Segment Start: Supplied material

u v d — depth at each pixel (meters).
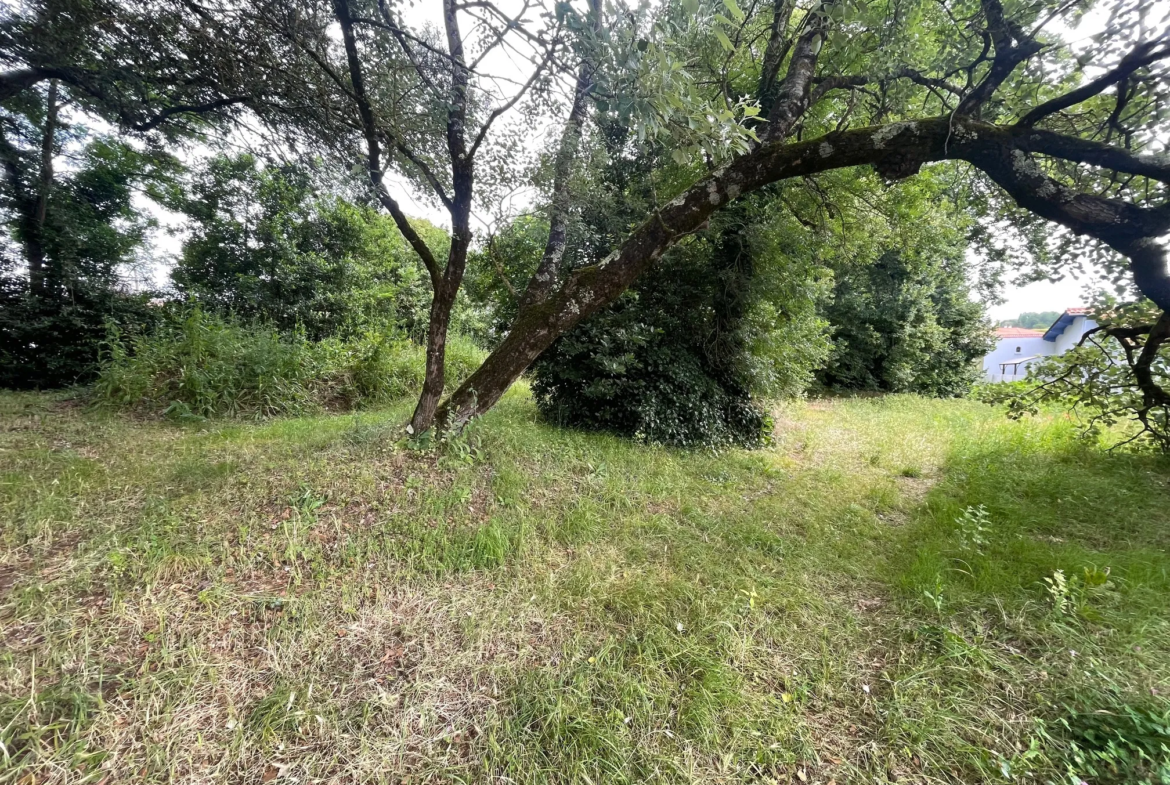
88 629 1.85
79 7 3.31
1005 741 1.60
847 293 12.98
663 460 4.82
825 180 6.11
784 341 7.00
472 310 10.91
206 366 5.93
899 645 2.11
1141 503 3.64
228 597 2.12
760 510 3.68
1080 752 1.49
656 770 1.48
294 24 3.11
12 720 1.45
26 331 6.25
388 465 3.51
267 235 9.37
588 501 3.48
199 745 1.47
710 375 6.44
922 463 5.31
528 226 5.46
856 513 3.70
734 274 6.02
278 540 2.54
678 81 2.19
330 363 7.27
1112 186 3.94
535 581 2.48
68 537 2.51
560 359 5.91
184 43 3.44
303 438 4.44
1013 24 3.42
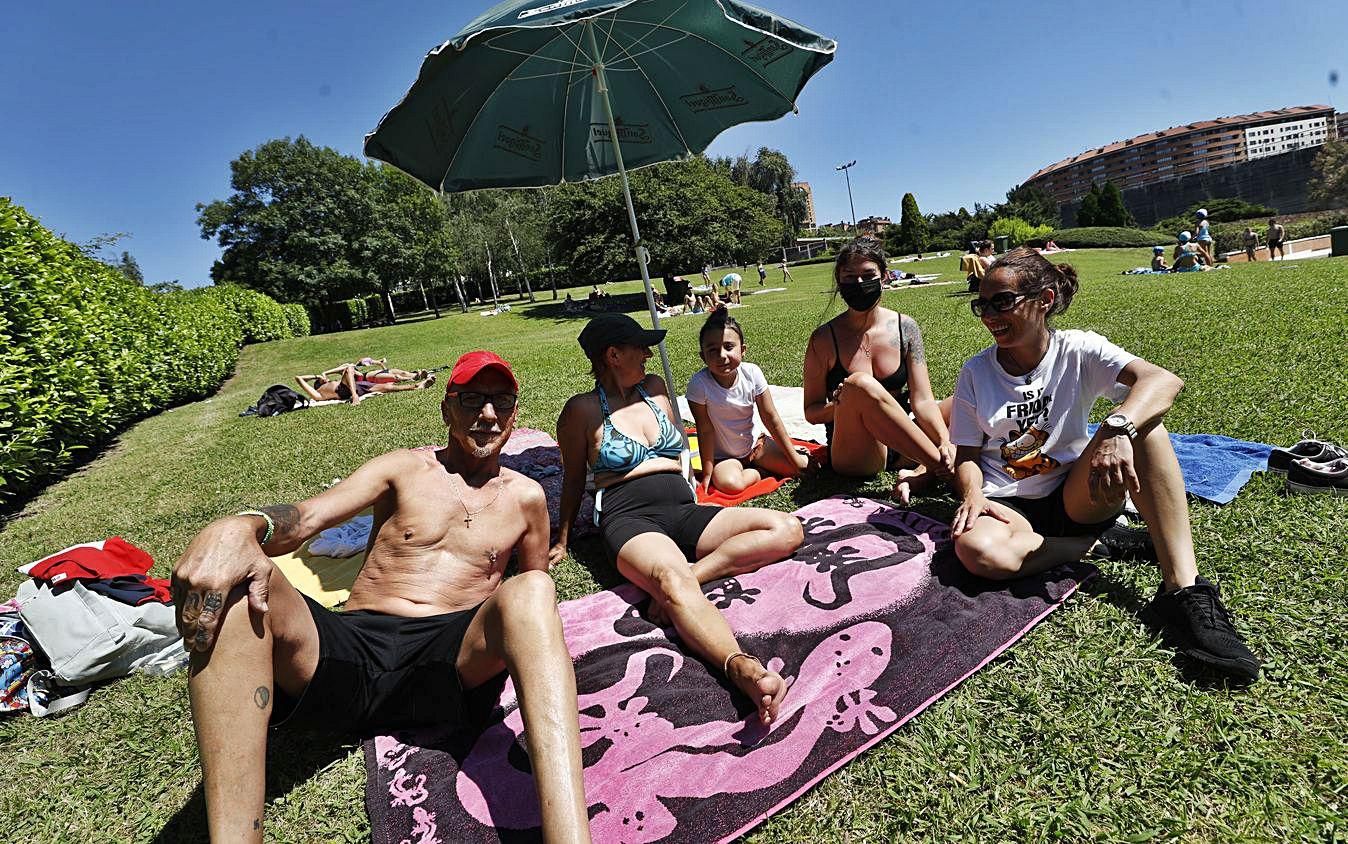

Segment End: Supplied material

- [What is needed] Set down the material once more, exactly, with the pictures omitted.

- [Solution below]
u v d — depth at each pixel (meters).
88 629 1.85
79 7 3.31
1005 741 1.60
847 293 12.98
663 460 4.82
825 180 6.11
784 341 7.00
472 310 10.91
206 366 5.93
899 645 2.11
1141 503 3.64
228 597 2.12
760 510 3.68
1080 752 1.49
656 770 1.48
294 24 3.11
12 720 1.45
26 331 6.25
388 465 3.51
267 235 9.37
588 501 3.48
199 745 1.47
710 375 6.44
922 463 5.31
528 226 5.46
856 513 3.70
734 274 6.02
278 540 2.54
678 81 2.19
330 363 7.27
1112 186 3.94
535 581 2.48
68 537 2.51
560 359 5.91
184 43 3.44
303 438 4.44
1013 24 3.42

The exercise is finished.